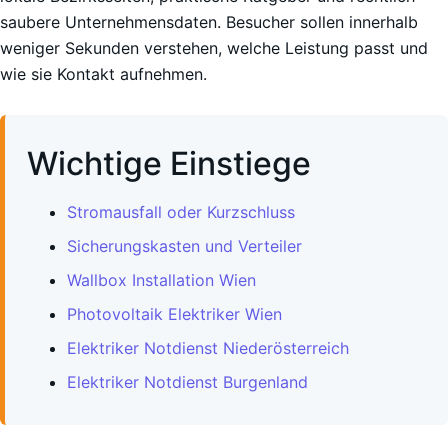
saubere Unternehmensdaten. Besucher sollen innerhalb
weniger Sekunden verstehen, welche Leistung passt und
wie sie Kontakt aufnehmen.
Wichtige Einstiege
Stromausfall oder Kurzschluss
Sicherungskasten und Verteiler
Wallbox Installation Wien
Photovoltaik Elektriker Wien
Elektriker Notdienst Niederösterreich
Elektriker Notdienst Burgenland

##########

The exercise is to copy out every line above that has the word "Wien" in it.

Wallbox Installation Wien
Photovoltaik Elektriker Wien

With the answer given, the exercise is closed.